A good database can help you with retention, which will save you money since it costs less to keep donors than to acquire new ones. You can segment your mailing lists by current donors, monthly donors, lapsed donors, event attendees, etc. Donors like it when you recognize them for who they are. A personalized appeal letter will make a huge difference.
An organization that I support recently sent an appeal for a special initiative. Instead of sending a generic appeal, they specifically thanked me for being a generous donor and for my most recent gift before asking me to consider an additional gift this year. They couldn’t have done that without using a database that can segment donors.
Segmenting your donors is so important. You can welcome new donors and thank donors for their previous support. You can also send targeted mailings to lapsed donors to try to woo them back. You may be able to raise a little more money by reaching out to your lapsed donors.
Don’t cut corners when it comes to your donor database. You can’t afford to do that.
Take good care of your donor data
Having a good database is the first step. The best database in the world won’t do you much good if you don’t take good care of your donor data.
Many nonprofits don’t pay enough attention to their donor data and leave data entry as a last minute to-do item for volunteers.
Don’t wait until right before your next mailing to clean up your donor data.
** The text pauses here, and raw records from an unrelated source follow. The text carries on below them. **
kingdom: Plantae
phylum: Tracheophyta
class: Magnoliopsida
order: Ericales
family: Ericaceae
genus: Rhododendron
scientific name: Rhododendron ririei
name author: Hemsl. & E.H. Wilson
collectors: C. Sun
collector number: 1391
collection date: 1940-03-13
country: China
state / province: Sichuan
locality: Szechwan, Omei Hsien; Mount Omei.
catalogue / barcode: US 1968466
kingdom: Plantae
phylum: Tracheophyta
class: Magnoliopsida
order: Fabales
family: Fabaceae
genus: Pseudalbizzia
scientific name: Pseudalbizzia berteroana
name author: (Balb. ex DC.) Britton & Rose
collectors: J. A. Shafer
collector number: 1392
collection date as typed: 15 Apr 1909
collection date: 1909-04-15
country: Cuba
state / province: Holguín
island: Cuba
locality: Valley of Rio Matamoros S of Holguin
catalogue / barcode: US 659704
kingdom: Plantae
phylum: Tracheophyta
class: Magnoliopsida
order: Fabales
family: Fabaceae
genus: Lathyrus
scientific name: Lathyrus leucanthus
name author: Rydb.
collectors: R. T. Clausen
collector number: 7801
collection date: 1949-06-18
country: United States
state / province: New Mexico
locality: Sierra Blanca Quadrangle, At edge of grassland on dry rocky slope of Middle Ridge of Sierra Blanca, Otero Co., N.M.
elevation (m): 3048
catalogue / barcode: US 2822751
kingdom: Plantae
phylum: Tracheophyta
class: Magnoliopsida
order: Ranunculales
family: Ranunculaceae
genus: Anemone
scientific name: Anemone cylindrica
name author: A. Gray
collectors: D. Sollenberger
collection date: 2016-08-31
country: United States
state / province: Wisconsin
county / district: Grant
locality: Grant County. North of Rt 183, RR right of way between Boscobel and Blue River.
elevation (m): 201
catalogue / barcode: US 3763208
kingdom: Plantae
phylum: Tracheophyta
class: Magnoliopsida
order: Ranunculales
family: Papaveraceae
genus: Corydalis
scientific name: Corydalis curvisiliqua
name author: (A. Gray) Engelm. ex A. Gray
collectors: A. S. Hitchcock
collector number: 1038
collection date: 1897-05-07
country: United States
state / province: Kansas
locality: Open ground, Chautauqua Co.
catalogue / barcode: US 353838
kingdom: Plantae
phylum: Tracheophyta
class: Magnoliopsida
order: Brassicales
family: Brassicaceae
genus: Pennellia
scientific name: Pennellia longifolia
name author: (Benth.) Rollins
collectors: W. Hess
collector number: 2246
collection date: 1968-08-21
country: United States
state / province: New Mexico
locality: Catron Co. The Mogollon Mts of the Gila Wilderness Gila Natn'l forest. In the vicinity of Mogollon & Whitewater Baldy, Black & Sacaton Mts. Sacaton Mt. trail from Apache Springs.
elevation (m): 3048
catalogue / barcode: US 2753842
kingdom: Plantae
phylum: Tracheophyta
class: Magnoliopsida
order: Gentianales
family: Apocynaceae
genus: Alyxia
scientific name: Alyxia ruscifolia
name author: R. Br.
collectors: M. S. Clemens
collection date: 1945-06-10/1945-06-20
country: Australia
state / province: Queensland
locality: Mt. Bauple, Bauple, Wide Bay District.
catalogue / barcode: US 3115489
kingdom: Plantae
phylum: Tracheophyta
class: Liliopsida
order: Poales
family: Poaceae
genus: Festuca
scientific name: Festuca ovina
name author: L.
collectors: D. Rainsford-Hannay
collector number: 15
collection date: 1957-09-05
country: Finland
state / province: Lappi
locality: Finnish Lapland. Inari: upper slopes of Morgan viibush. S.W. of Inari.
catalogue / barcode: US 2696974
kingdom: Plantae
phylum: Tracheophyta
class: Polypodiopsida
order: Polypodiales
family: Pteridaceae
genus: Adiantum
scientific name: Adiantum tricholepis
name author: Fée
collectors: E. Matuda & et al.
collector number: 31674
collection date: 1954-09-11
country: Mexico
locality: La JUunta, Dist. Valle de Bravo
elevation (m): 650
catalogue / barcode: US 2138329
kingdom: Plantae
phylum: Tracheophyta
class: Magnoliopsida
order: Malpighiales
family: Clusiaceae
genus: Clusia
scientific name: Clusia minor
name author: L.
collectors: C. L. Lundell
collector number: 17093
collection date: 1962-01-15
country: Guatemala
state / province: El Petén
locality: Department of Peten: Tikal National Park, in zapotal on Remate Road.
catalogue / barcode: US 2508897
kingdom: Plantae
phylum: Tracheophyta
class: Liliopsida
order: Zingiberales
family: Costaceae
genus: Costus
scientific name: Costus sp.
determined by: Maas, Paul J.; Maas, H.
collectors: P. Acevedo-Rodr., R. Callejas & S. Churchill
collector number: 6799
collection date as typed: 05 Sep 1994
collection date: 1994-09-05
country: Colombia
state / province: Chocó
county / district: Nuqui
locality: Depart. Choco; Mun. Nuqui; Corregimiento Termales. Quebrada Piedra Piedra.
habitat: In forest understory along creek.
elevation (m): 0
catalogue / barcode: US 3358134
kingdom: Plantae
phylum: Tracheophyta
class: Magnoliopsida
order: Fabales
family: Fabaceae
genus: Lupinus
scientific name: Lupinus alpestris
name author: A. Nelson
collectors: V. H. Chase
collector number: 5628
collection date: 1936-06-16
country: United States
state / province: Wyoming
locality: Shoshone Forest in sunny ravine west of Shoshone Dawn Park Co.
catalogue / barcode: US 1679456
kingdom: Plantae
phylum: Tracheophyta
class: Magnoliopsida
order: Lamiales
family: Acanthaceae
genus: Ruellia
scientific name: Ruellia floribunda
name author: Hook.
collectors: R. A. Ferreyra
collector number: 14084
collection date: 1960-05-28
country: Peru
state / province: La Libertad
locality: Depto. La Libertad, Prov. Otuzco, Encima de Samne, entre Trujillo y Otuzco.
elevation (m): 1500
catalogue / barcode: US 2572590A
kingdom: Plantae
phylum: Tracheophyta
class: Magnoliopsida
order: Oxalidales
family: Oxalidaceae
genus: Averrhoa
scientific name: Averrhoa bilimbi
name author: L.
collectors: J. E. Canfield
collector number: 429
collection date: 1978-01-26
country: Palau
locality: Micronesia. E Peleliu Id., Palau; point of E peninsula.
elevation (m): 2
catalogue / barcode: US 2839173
I know it’s tedious, but have someone who’s familiar with your donors (your development director?) go through your mailing lists to see if you need to make any additions, changes, and deletions.
You can have volunteers do your data entry, but they need to be meticulous. No donor wants to see her name misspelled, be addressed as Mrs. when she prefers Ms., or receive three mailings because you have duplicate records. It will also save you money if you’re not sending unnecessary mail.
It may not seem like a big deal, but you don’t want to annoy your donors. Paying more attention to your data entry shows your donors you care.
Take care of any address changes as soon as you get them. You can also run your donor list through the National Change of Address database. It may cost some money to do this, but it’s worth it if you come out with pristine data.
Your donor database is an important tool. You need a good one and it needs to be up-to-date and filled with accurate information about your donors. It’s well worth the investment.